OBJETIVO DA TAREFA ->
Retome o texto sobre o cooperativismo e dê continuidade a ele a partir da última frase.

TEXTO APRESENTADO ->
O cooperativismo financeiro, particularmente, tem sido um dos destaques do ecossistema cooperativista na promoção da justiça financeira e da prosperidade por todo o país. As cooperativas do ramo, por exemplo, são a únicas a estarem presentes (no conceito de agências completas) em mais de 10% dos municípios brasileiros. Sem elas, as pessoas e empreendedores dessas comunidades remotas não teriam acesso a crédito e outros serviços financeiros básicos, tendo que buscar tais soluções, com altos dispêndios, em outras localidades, para onde também seria drenada a renda e a riqueza.

Em termos de participação de mercado, vale acentuar que hoje 10% do crédito tomado pelo pequeno negócio já provém das cooperativas, que também fornecem aproximadamente 20% de todo crédito não consignado no país. Fazendo recortes regionais, há casos em que as cooperativas respondem por mais de 50% do crédito em tais situações, como são os casos de Rondônia e Santa Catarina, respectivamente.

No campo, especificamente, da justiça financeira, a melhor notícia é o fato de o sistema financeiro cooperativo ter propiciado uma economia da ordem de R$ 20 bilhões de reais para os seus cooperados em 2018, número esse decorrente da diferença de precificação na comparação com as práticas do mercado financeiro convencional.

Qual a diferença entre economia compartilhada, colaborativa e circular? Onde o cooperativismo se encaixa?

Vejo como convergentes as iniciativas classificadas como economia compartilhada, colaborativa, de rede/circular, ou ainda capitalismo consciente ou nova economia.

O cooperativismo, por sua vez, é precursor, desde o seu nascedouro – há 175 anos –, de todos esses movimentos. Além disso, responsabilidade socioambiental; descentralização; desintermediação; protagonismo do usuário; horizontalização; user centric; customer experience; employee experience etc., muito citados como novidades no ambiente corporativo, não são nada originais para o mundo da cooperação.

Como você enxerga o futuro econômico do Brasil? O cooperativismo já pode ser visto como uma tendência?

Registros salvos:
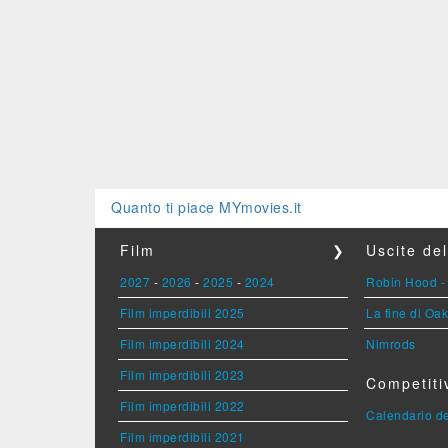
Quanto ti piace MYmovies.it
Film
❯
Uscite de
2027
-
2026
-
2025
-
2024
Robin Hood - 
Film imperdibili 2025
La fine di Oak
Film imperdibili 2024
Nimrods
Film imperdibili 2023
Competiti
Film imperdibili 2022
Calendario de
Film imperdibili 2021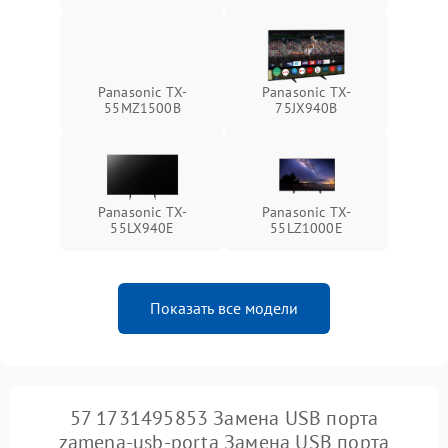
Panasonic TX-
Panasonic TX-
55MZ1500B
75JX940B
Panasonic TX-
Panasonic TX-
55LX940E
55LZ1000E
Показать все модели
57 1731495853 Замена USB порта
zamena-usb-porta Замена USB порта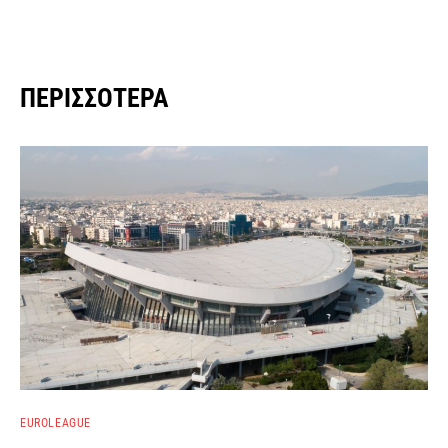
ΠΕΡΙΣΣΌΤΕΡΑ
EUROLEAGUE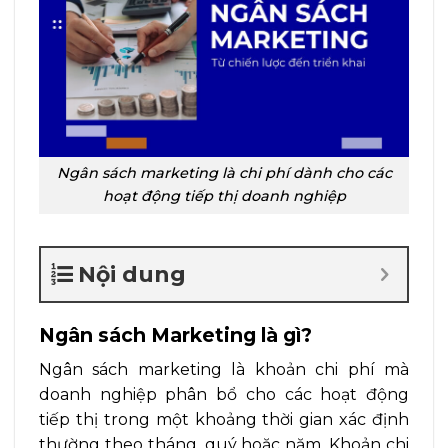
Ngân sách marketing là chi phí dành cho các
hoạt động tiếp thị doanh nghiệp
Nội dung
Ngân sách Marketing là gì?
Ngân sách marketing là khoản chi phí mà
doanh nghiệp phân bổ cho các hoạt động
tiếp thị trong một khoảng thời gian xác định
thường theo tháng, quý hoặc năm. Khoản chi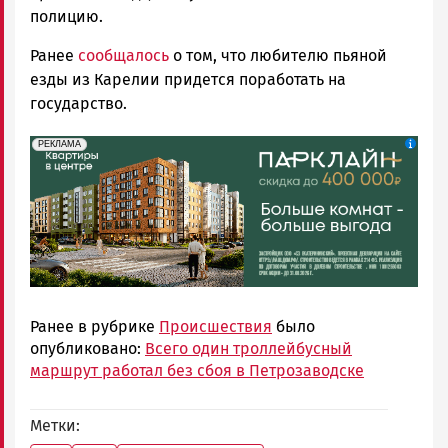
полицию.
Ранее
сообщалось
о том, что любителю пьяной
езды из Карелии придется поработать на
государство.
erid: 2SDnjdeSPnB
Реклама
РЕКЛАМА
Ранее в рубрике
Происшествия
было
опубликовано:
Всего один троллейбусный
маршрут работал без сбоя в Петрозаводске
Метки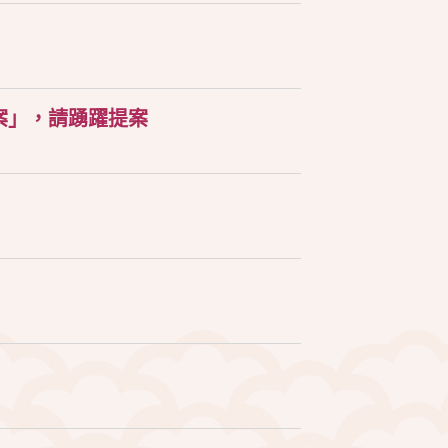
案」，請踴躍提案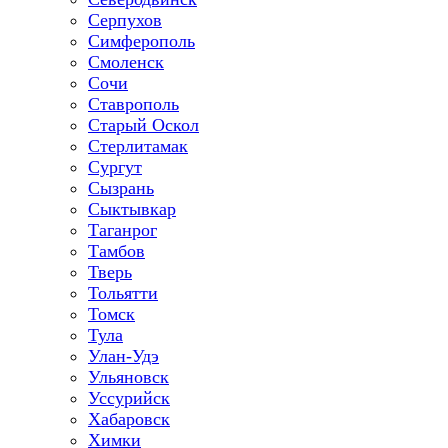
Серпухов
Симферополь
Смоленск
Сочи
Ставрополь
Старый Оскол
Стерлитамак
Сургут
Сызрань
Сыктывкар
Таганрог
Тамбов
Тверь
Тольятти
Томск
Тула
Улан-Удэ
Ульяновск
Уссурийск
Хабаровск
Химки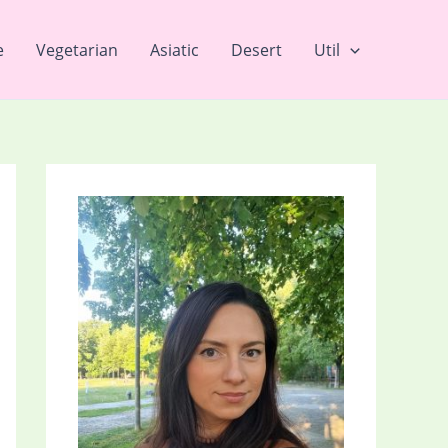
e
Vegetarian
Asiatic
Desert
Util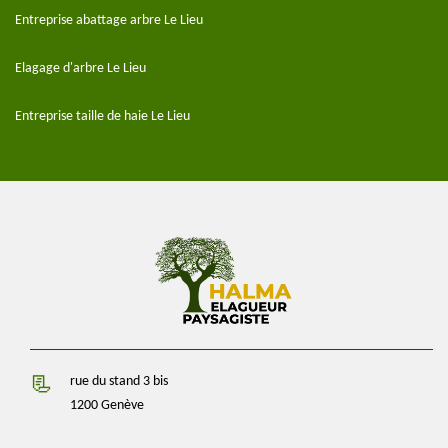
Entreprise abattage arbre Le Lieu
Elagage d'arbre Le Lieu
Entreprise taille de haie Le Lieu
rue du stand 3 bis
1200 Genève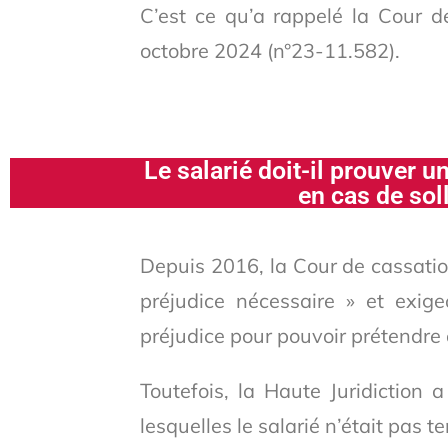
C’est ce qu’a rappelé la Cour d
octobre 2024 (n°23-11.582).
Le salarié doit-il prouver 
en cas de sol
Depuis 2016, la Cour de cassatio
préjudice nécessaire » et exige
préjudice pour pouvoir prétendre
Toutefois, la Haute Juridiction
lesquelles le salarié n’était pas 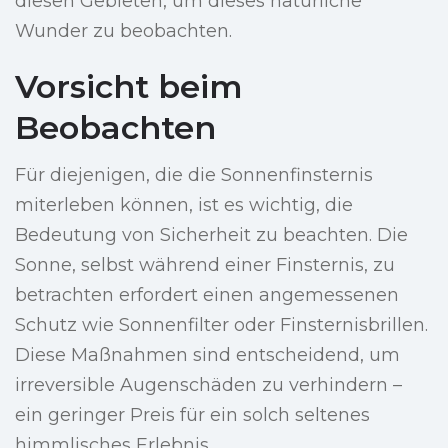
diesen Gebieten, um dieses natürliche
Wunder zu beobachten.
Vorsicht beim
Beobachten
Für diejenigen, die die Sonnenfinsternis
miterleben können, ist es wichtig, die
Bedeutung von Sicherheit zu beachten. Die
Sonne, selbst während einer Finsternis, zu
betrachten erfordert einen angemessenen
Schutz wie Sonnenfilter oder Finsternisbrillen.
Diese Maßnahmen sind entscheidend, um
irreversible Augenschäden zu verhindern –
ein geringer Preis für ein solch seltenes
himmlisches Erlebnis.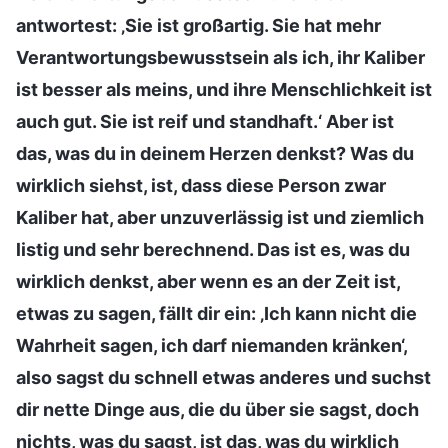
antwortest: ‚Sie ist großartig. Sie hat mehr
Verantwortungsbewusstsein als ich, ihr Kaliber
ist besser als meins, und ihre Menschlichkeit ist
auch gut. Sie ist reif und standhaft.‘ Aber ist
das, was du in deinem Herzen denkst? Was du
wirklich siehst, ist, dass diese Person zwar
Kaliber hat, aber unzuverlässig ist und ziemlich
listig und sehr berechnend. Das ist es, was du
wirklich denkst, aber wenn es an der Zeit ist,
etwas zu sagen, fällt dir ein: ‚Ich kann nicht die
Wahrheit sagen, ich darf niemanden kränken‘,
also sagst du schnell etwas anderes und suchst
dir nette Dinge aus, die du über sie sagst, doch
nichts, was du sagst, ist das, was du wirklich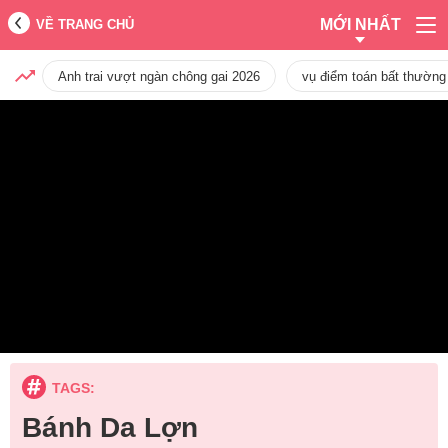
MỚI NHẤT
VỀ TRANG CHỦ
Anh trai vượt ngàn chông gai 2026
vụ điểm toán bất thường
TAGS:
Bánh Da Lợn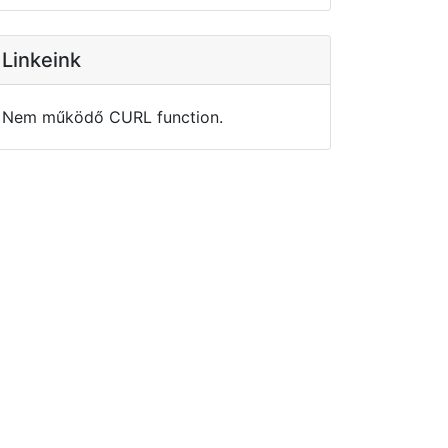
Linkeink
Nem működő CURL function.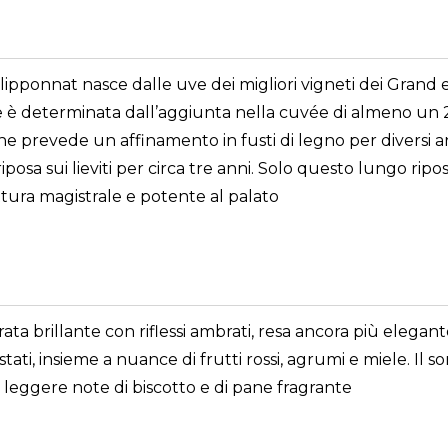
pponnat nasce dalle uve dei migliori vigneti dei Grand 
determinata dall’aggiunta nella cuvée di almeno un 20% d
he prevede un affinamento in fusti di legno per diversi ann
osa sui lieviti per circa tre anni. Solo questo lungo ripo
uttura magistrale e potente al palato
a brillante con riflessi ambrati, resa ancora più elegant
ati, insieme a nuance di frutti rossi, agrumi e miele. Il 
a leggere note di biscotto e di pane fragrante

SUA RESPOSTA ->
Há muitos desafios para uma dinâmica mais acentuada, previsível e estável da economia brasileira. A notícia boa é que ações estruturais já estão em curso. A reforma do sistema de previdência haverá de ser sucedida por outras, como é o caso da tributária, que deverá ser acompanhada de uma revisitação do (hoje acanhado) regime de privatizações e do formato das regras para investimentos público-privados no campo da infraestrutura. Essas serão as credenciais para o Brasil ser destinatário, não especulativo, de uma fatia mais expressiva da elevada liquidez financeira ao redor do mundo.

Quanto ao cooperativismo, já não é mera promessa, mas uma realidade. Representatividade como 48% do PIB agropecuário, 50% das cargas transportadas pelo país, 30% dos planos médico-odontológicos e 15% do crédito para a atividade rural, são algumas das evidências nesse sentido. Como tendência, dadas as suas virtudes e o fato de a presença real ainda estar bastante aquém da potencial, é inexorável a ampliação do protagonismo cooperativista.

O que faz o cooperativismo sobreviver em meio às mudanças e crises econômicas que a sociedade enfrenta no decorrer dos anos?

A história recente mostra que empreendedorismo cooperativo é bastante resiliente, e, além disso, tem sido responsável por uma decisiva atuação anticíclica ao servir de ponte para a travessia de pessoas físicas e empreendedores em tempos adversos.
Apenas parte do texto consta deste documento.